◆ **PROBLEM STATEMENT**
Your copy should hold exactly the lines from the beginning of the listing below through the line with "middle dip: (215, 187)", without any pictures.

::::

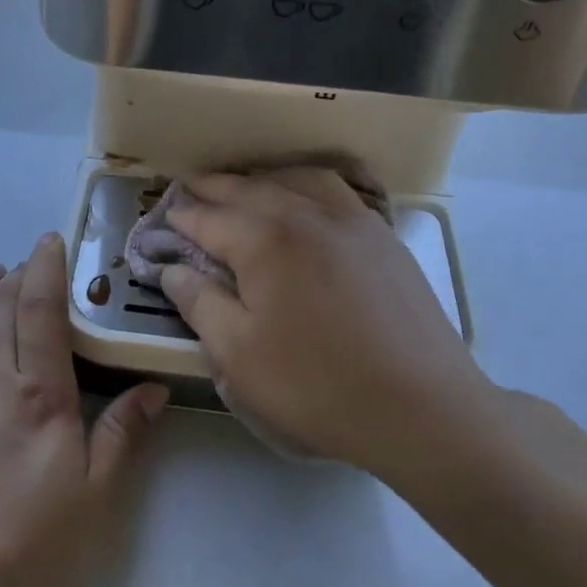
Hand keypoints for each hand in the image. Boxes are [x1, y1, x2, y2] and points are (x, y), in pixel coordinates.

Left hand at [0, 234, 167, 586]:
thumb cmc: (23, 556)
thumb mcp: (92, 503)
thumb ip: (120, 437)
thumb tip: (152, 389)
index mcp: (38, 394)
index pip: (42, 309)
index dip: (47, 268)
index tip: (49, 241)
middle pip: (1, 308)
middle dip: (15, 276)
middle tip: (25, 262)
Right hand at [158, 169, 496, 478]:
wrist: (422, 407)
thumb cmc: (317, 385)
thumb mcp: (238, 354)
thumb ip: (199, 303)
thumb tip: (172, 271)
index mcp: (266, 240)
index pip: (210, 219)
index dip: (182, 219)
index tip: (164, 218)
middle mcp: (308, 215)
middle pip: (251, 189)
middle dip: (215, 187)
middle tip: (191, 188)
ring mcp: (353, 222)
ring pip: (298, 180)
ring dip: (263, 179)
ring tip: (245, 186)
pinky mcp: (384, 239)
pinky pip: (337, 192)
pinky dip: (306, 186)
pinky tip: (305, 201)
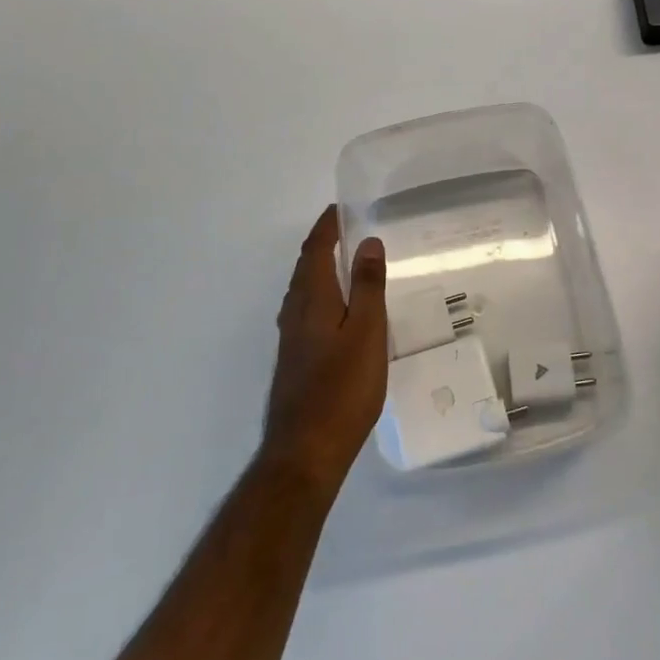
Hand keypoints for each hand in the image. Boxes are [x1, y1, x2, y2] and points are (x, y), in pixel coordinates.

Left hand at [263, 207, 387, 486]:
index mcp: (313, 300)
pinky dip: (320, 296)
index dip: (326, 228)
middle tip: (345, 231)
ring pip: (303, 292)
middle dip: (322, 246)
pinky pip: (306, 312)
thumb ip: (368, 287)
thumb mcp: (367, 333)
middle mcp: (296, 313)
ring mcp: (291, 339)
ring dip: (320, 270)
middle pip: (306, 269)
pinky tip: (335, 313)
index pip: (316, 251)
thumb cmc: (343, 388)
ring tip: (344, 264)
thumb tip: (368, 242)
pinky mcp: (294, 361)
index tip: (338, 209)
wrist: (306, 450)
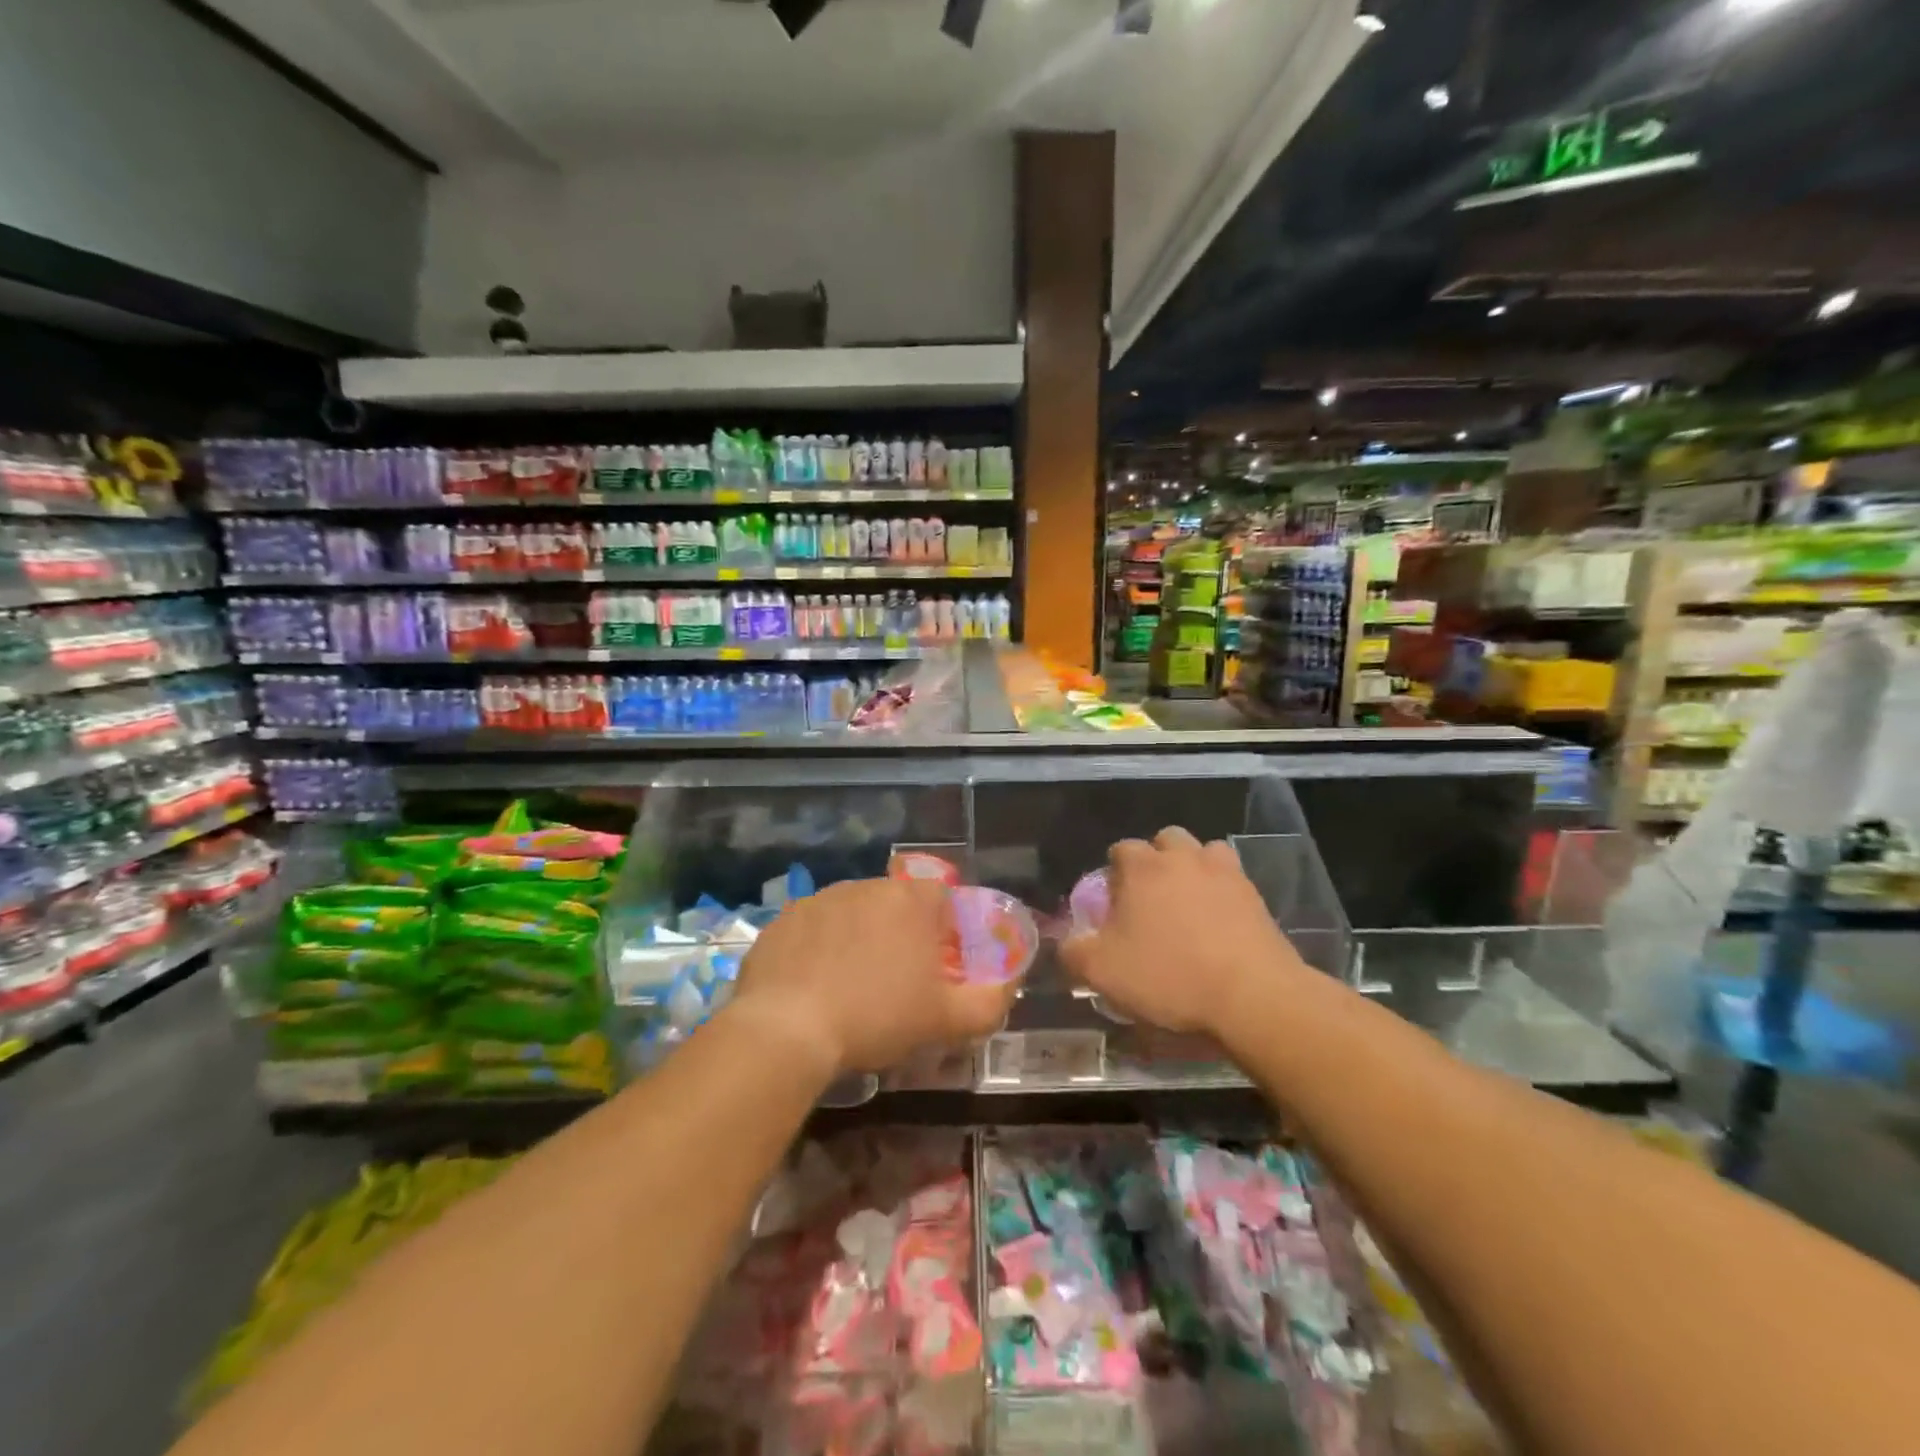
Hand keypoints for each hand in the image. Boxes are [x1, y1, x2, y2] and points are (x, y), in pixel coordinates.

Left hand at [733, 877, 1016, 1076]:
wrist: (787, 1029)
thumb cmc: (876, 1017)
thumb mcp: (946, 1021)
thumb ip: (989, 1002)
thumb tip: (1009, 987)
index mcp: (910, 901)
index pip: (941, 898)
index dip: (944, 931)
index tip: (936, 967)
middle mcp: (866, 886)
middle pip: (895, 904)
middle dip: (900, 935)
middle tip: (895, 981)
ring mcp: (820, 898)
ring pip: (853, 914)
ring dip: (859, 939)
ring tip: (850, 986)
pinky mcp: (784, 918)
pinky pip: (813, 928)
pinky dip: (818, 949)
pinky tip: (813, 986)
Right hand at [1060, 827, 1306, 1036]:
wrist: (1251, 994)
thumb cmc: (1169, 975)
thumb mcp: (1102, 972)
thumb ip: (1074, 951)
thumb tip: (1069, 941)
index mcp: (1142, 866)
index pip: (1120, 849)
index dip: (1114, 874)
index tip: (1114, 905)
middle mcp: (1183, 857)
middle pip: (1165, 840)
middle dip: (1155, 861)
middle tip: (1151, 899)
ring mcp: (1224, 872)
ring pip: (1203, 852)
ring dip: (1193, 868)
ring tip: (1188, 904)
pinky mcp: (1255, 895)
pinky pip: (1232, 880)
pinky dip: (1222, 892)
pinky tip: (1219, 922)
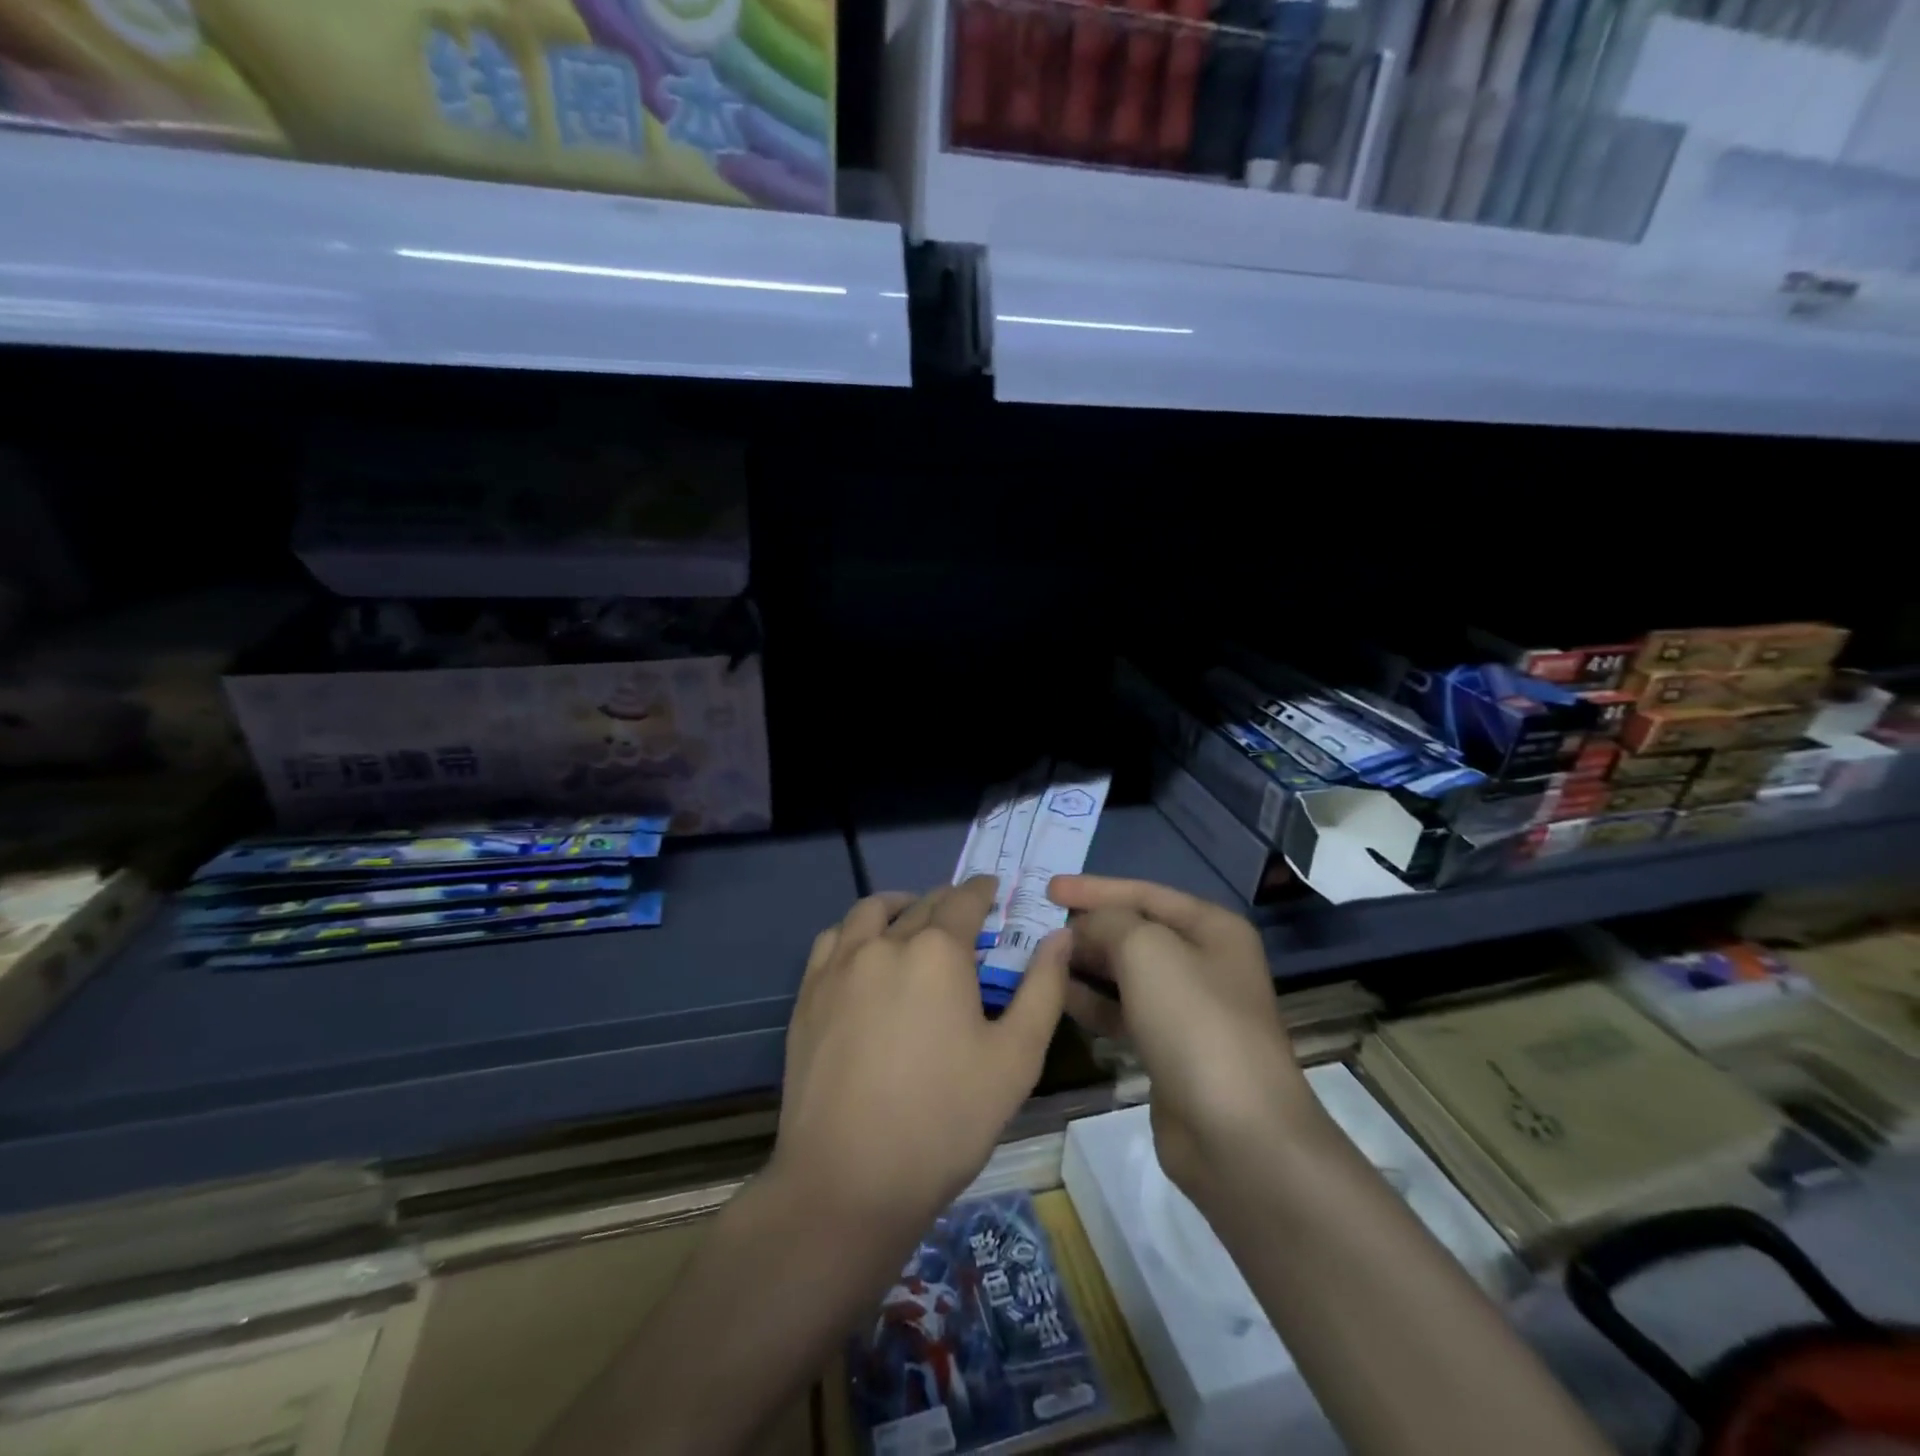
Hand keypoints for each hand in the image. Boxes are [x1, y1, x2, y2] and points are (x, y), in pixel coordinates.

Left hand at [773, 875, 1069, 1235]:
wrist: (848, 1179)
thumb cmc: (945, 1120)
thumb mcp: (1016, 1059)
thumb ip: (1043, 989)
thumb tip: (1060, 936)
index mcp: (937, 951)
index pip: (964, 899)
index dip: (982, 891)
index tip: (992, 890)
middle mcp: (884, 942)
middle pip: (920, 904)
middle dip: (946, 902)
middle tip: (963, 918)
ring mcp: (838, 966)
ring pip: (870, 913)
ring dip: (897, 908)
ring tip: (911, 924)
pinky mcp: (808, 993)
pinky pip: (832, 940)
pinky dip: (855, 933)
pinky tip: (864, 957)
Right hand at [1049, 875, 1320, 1207]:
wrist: (1235, 1132)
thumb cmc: (1194, 1021)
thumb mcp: (1146, 949)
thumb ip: (1107, 923)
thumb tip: (1083, 930)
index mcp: (1212, 928)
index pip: (1145, 893)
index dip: (1095, 888)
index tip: (1048, 889)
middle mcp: (1204, 962)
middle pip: (1136, 931)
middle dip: (1089, 926)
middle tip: (1037, 925)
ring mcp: (1189, 1009)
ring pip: (1126, 974)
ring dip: (1085, 964)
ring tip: (1038, 958)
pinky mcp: (1170, 1049)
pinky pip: (1123, 1012)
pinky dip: (1092, 1002)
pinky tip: (1058, 997)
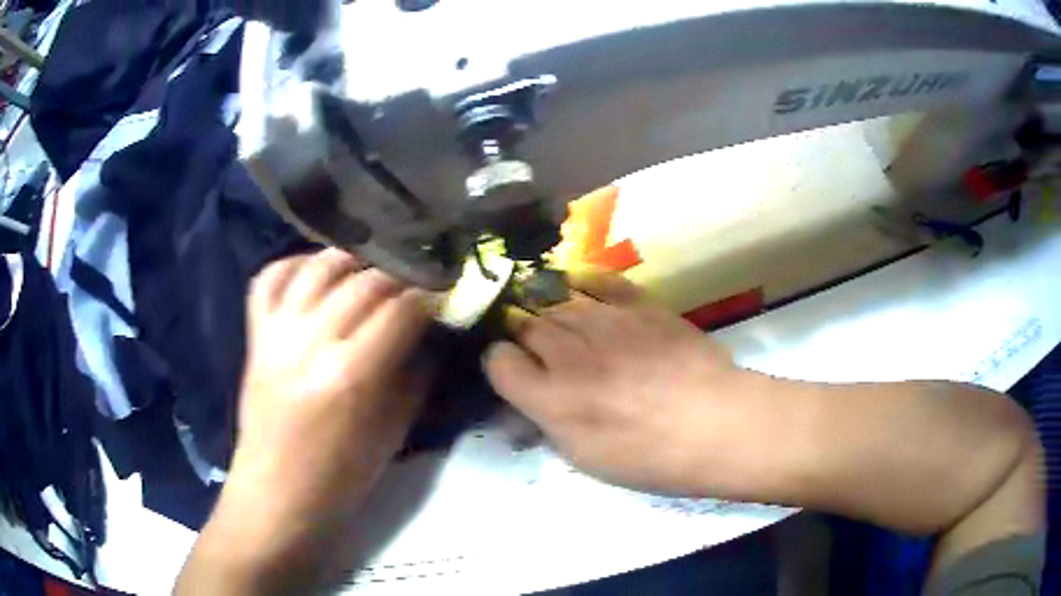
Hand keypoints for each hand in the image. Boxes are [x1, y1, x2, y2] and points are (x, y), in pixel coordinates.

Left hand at [175, 249, 431, 594]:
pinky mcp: (255, 334)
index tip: (445, 294)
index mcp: (350, 376)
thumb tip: (432, 334)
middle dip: (400, 275)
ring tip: (373, 269)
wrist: (278, 492)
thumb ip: (416, 376)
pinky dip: (295, 264)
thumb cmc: (341, 477)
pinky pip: (270, 278)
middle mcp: (310, 342)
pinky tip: (317, 272)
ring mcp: (276, 333)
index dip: (429, 296)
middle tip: (417, 281)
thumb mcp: (394, 433)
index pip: (400, 310)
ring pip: (318, 267)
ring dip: (353, 260)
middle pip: (363, 281)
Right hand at [485, 271, 747, 495]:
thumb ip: (547, 423)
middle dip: (523, 334)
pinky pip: (599, 280)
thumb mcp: (585, 459)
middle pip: (525, 324)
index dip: (500, 364)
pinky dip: (583, 281)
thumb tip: (528, 402)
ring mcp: (606, 322)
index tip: (514, 372)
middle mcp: (570, 353)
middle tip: (538, 348)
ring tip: (558, 319)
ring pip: (557, 300)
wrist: (716, 425)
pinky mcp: (640, 305)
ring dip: (549, 310)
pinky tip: (579, 286)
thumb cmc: (651, 457)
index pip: (498, 361)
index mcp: (551, 399)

::::

◆ **EXERCISE RESPONSE**
Hand keypoints for each hand in the image. Boxes are [x1, y1, x2, y2] and points are (x, y), in pixel coordinates.

Left hand at [0, 234, 167, 586]:
thumb cmc: (23, 556)
thumb mcp: (92, 503)
thumb ip: (120, 437)
thumb tip: (152, 389)
index mcp: (38, 394)
index pip: (42, 309)
index dip: (47, 268)
index tip: (49, 241)
middle pip: (1, 308)
middle dip: (15, 276)
middle tip: (25, 262)
Right hand at [158, 169, 496, 478]:
wrist: (422, 407)
thumb cmc: (317, 385)
thumb mcp: (238, 354)
thumb ip: (199, 303)
thumb tip: (172, 271)
index mcp: (266, 240)
index pip: (210, 219)
index dip: (182, 219)
index tip: (164, 218)
middle mcp: (308, 215)
middle pip: (251, 189)
middle dip: (215, 187)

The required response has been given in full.